**ACTIVITY LIST**.
1/ In the pastel pencil thread below, return the passage between "I've had mixed" and "normal pencil sharpener.", inclusive.
2/ According to the pastel pencil thread below, how often does Kayty go through a sharpener when working on a portrait?
3/ Using the pastel pencil thread below, explain why Kayty says a knife is better than a regular sharpener for pastel pencils.

# Derwent v Faber Castell



## Snizard93

Ok, so, I really want to get into dry/soft pastels as well as graphite and charcoal. 

I've had mixed reviews about each and i'm really stuck as to what to get. 

Some people have said the Derwent pastel pencils are thicker than normally pencils and therefore can only be sharpened with a knife. People also say they snap and break if you use a normal pencil sharpener. 

People have said that Faber Castell are good but can be hard and heavy if you're not careful. I've also noticed how much more expensive they are...

What do you guys think?


----------



## ConfusciusWasAGreatTeachr

I have no experience so far with pastel pencils, so sorry I cannot help. But Im subbing because I'm interested to hear other posts.

Kayty surely must know - she uses Derwent, right? But then they also say more expensive means better quality?? I have no idea.

*sits with popcorn and waits*


----------



## midwestgirl89

ConfusciusWasAGreatTeachr said:


> *sits with popcorn and waits*


Made me laugh :lol:
I'll also sub to this one. I don't know anything about pastels. Worked with them just enough to not like them. Very interested in feedback!


----------



## Kayty

OK ok, don't panic, Kayty is here 

Pastel pencils are certainly more 'touchy' than normal pencils. It is better to sharpen them using a knife than a regular sharpener, as the break very easily with the twisting motion. I'm using sharpeners are the moment as my knife is blunt, and go through a sharpener every 10mins when working on a portrait. Pastel blunts them up extremely quickly, and once they're blunt, they hack your pencils. 

As for the difference between FC and Derwent pencils. FC's are crazy expensive, the Pitt pencils are lovely, very good coverage for soft work. The Derwents however are much easier for find detail work. Hence I use a combination of sticks and pencils. I use the sticks for coverage, and add detail with the pencil when I need to. 
It is a matter of personal preference, you might find you prefer the FC's for detail 

Just be aware, that if you press too hard with a pastel pencil, you will damage and burnish the paper. And that SUCKS to fix!!!!!!!!!


----------



## Snizard93

Kayty said:


> OK ok, don't panic, Kayty is here
> 
> Pastel pencils are certainly more 'touchy' than normal pencils. It is better to sharpen them using a knife than a regular sharpener, as the break very easily with the twisting motion. I'm using sharpeners are the moment as my knife is blunt, and go through a sharpener every 10mins when working on a portrait. Pastel blunts them up extremely quickly, and once they're blunt, they hack your pencils.
> 
> As for the difference between FC and Derwent pencils. FC's are crazy expensive, the Pitt pencils are lovely, very good coverage for soft work. The Derwents however are much easier for find detail work. Hence I use a combination of sticks and pencils. I use the sticks for coverage, and add detail with the pencil when I need to.
> It is a matter of personal preference, you might find you prefer the FC's for detail
> 
> Just be aware, that if you press too hard with a pastel pencil, you will damage and burnish the paper. And that SUCKS to fix!!!!!!!!!


I'm on a really tight budget and was swaying towards the Derwents... as long as you don't have anything very bad to say about them, i'll go for them. Maybe when I can stretch my budget i'll try out some Fabers :lol:


----------



## ConfusciusWasAGreatTeachr

Great stuff! I am so full of popcorn! Ah man.

**PROVIDED MATERIAL**.
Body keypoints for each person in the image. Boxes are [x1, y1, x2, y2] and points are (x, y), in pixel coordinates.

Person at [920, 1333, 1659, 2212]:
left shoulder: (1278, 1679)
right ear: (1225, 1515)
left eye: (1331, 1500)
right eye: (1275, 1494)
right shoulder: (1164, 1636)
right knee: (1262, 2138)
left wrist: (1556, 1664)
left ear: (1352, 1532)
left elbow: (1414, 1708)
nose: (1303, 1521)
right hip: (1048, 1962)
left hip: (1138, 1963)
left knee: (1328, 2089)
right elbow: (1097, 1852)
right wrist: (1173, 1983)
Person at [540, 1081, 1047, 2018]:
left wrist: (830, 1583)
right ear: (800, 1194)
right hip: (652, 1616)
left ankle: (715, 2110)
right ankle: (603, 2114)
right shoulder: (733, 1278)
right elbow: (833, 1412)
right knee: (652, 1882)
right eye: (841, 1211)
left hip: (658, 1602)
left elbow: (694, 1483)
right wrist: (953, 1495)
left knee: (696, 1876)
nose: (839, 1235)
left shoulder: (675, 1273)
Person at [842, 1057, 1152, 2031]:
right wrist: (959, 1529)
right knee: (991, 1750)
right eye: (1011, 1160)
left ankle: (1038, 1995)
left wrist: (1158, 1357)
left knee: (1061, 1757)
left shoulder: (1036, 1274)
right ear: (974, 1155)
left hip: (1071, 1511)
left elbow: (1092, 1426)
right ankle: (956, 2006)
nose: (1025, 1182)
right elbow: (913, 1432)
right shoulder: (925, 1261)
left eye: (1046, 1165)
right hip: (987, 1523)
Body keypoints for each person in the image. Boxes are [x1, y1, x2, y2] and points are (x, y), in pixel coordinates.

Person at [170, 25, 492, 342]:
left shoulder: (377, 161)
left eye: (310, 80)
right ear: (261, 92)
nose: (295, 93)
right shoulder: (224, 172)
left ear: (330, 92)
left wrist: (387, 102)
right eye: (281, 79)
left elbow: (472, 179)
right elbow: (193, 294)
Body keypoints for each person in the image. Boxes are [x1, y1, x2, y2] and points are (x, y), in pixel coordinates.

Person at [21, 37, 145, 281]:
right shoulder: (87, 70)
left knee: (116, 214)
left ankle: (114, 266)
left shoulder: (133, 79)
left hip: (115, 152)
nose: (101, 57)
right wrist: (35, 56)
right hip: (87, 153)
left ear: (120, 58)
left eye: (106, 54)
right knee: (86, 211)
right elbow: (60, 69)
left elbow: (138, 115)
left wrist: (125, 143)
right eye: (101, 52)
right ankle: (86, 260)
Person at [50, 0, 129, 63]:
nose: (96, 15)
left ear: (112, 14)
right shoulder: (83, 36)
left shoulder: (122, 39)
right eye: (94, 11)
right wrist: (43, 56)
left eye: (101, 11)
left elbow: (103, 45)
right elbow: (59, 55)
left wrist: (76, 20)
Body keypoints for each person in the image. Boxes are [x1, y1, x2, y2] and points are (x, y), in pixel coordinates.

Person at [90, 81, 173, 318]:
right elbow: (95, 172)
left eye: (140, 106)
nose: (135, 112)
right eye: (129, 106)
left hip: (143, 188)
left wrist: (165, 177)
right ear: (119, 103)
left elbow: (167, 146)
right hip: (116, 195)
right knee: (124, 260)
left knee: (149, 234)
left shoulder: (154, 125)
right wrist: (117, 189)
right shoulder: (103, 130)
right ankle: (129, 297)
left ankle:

**ANSWERS TO THE PROBLEMS**.
1/
I've had mixed reviews about each and i'm really stuck as to what to get. 

Some people have said the Derwent pastel pencils are thicker than normally pencils and therefore can only be sharpened with a knife. People also say they snap and break if you use a normal pencil sharpener.

2/ Every 10 minutes.

3/ Kayty says pastel pencils break very easily with the twisting motion of a regular sharpener, so a knife is the better choice.